─── Material to process ───

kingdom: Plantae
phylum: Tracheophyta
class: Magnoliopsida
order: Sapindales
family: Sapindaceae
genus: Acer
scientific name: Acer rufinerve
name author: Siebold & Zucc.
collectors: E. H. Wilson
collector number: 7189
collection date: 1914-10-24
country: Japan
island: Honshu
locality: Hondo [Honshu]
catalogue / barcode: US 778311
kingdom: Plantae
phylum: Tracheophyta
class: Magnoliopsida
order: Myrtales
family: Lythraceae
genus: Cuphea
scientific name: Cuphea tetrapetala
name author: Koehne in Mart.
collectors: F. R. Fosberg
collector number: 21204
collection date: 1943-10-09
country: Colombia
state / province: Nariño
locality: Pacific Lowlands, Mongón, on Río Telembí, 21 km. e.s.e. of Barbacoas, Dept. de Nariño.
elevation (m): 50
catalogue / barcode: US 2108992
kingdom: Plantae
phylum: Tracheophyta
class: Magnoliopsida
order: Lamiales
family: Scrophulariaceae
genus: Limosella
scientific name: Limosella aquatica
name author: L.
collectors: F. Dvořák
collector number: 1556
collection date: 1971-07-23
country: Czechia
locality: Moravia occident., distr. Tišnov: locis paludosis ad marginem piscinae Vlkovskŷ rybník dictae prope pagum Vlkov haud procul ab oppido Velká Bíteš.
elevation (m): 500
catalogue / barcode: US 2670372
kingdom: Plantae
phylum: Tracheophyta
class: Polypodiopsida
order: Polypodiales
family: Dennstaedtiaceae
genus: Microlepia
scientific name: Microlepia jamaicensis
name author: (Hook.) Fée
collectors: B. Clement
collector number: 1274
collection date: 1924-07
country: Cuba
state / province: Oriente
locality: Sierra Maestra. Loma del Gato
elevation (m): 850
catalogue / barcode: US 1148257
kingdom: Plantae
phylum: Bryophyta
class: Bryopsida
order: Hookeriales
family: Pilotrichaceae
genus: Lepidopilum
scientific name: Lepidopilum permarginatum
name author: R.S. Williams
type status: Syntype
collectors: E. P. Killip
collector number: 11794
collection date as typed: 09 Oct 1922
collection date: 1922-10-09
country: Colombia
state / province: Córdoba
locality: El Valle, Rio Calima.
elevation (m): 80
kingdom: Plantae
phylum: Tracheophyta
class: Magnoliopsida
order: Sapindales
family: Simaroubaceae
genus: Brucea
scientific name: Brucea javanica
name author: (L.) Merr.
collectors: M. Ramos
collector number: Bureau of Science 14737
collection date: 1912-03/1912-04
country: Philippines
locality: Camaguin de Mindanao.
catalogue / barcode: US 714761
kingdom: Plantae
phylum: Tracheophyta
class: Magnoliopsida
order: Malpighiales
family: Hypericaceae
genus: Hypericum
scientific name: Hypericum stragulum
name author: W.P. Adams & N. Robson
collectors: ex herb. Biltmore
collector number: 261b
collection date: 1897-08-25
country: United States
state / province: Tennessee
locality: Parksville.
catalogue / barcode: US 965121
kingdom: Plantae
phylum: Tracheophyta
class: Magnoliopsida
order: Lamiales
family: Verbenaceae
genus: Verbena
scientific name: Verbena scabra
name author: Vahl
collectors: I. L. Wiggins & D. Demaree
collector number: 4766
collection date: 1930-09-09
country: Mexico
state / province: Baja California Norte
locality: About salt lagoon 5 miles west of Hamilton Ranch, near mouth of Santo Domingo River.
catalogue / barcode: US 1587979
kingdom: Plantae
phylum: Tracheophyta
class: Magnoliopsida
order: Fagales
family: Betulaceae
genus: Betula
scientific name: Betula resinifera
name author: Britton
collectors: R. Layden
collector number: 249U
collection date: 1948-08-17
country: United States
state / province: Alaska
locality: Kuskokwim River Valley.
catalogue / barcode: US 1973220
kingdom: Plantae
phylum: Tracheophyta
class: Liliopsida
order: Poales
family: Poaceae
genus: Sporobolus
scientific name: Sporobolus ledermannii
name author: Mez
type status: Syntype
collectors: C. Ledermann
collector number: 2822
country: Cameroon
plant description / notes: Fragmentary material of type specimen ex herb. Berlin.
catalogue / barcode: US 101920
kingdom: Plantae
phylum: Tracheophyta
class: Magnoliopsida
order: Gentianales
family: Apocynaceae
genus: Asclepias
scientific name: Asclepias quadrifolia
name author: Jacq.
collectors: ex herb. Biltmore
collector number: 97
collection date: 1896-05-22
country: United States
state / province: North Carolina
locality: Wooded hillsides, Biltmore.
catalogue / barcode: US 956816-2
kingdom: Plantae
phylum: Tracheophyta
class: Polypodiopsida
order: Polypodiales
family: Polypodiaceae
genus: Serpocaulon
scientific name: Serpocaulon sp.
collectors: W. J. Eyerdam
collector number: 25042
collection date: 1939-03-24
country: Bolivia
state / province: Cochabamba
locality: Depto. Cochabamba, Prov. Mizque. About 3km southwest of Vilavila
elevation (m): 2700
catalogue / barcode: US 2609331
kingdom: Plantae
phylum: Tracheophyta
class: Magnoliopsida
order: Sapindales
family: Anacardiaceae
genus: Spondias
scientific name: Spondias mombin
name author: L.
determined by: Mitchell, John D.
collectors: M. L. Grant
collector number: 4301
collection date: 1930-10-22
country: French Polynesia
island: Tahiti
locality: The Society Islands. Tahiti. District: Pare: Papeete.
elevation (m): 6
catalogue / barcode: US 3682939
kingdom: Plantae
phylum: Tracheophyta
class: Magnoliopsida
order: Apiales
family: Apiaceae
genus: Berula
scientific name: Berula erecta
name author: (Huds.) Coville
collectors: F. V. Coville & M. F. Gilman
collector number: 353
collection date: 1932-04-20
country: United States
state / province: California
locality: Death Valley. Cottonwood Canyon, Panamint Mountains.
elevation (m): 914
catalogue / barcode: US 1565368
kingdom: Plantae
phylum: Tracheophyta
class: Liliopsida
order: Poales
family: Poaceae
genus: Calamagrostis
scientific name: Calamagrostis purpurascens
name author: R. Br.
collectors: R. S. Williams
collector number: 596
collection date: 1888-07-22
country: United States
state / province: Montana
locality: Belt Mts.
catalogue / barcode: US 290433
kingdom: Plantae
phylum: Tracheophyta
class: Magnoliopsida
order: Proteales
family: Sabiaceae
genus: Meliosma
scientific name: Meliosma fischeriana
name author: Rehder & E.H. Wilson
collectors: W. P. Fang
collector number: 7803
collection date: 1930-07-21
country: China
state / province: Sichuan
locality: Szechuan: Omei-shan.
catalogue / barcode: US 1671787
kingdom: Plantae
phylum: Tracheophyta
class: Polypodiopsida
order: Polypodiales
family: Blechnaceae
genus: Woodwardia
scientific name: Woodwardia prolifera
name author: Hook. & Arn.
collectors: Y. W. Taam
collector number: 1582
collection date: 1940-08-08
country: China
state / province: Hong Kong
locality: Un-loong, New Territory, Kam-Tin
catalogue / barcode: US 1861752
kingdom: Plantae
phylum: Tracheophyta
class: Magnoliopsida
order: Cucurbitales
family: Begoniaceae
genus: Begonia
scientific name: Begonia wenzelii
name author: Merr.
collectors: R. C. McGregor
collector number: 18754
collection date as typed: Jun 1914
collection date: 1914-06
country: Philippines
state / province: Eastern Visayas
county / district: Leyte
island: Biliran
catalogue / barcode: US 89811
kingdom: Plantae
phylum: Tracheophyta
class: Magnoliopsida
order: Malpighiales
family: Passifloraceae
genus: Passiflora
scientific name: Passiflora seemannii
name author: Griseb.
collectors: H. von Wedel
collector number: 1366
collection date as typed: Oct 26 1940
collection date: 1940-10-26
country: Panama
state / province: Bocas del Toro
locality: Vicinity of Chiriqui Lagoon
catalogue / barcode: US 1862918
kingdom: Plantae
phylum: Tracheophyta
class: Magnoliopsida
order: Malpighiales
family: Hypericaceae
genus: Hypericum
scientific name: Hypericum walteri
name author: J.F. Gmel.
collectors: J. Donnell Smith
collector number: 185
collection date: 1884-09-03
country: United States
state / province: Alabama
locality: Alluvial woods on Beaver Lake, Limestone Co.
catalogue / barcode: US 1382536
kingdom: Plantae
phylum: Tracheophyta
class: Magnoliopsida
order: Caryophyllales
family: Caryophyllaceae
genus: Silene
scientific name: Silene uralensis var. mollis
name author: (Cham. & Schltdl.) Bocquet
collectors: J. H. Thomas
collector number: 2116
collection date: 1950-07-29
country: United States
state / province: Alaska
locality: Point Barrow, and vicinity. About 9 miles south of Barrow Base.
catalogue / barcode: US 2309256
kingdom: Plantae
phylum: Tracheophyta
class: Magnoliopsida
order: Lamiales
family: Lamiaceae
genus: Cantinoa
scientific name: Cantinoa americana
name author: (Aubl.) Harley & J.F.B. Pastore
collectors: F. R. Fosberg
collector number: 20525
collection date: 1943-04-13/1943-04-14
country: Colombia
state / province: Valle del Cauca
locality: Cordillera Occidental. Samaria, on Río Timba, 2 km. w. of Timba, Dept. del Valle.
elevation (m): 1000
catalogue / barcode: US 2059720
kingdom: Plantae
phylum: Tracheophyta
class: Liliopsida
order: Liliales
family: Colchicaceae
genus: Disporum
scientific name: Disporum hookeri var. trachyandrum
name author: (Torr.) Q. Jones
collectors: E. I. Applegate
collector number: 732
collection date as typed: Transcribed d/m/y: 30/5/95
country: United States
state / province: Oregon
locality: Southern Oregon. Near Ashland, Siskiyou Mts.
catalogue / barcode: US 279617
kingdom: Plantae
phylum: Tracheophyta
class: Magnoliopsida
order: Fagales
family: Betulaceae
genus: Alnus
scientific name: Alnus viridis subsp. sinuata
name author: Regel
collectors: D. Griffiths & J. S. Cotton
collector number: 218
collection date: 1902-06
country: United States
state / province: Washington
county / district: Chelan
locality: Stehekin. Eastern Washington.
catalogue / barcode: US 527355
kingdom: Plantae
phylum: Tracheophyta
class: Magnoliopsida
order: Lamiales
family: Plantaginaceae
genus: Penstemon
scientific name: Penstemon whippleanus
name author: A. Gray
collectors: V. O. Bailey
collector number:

───

Short exercise |
Starting at the line that has "name author: (Hook.) Fée" and stopping after the line that has "collector number: 11794", recast that part of the listing as a numbered list, dropping any blank lines.

Written solution |
1. name author: (Hook.) Fée
2. collectors: B. Clement
3. collector number: 1274
4. collection date: 1924-07
5. country: Cuba
6. state / province: Oriente
7. locality: Sierra Maestra. Loma del Gato
8. elevation (m): 850
9. catalogue / barcode: US 1148257
10. kingdom: Plantae
11. phylum: Bryophyta
12. class: Bryopsida
13. order: Hookeriales
14. family: Pilotrichaceae
15. genus: Lepidopilum
16. scientific name: Lepidopilum permarginatum
17. name author: R.S. Williams
18. type status: Syntype
19. collectors: E. P. Killip
20. collector number: 11794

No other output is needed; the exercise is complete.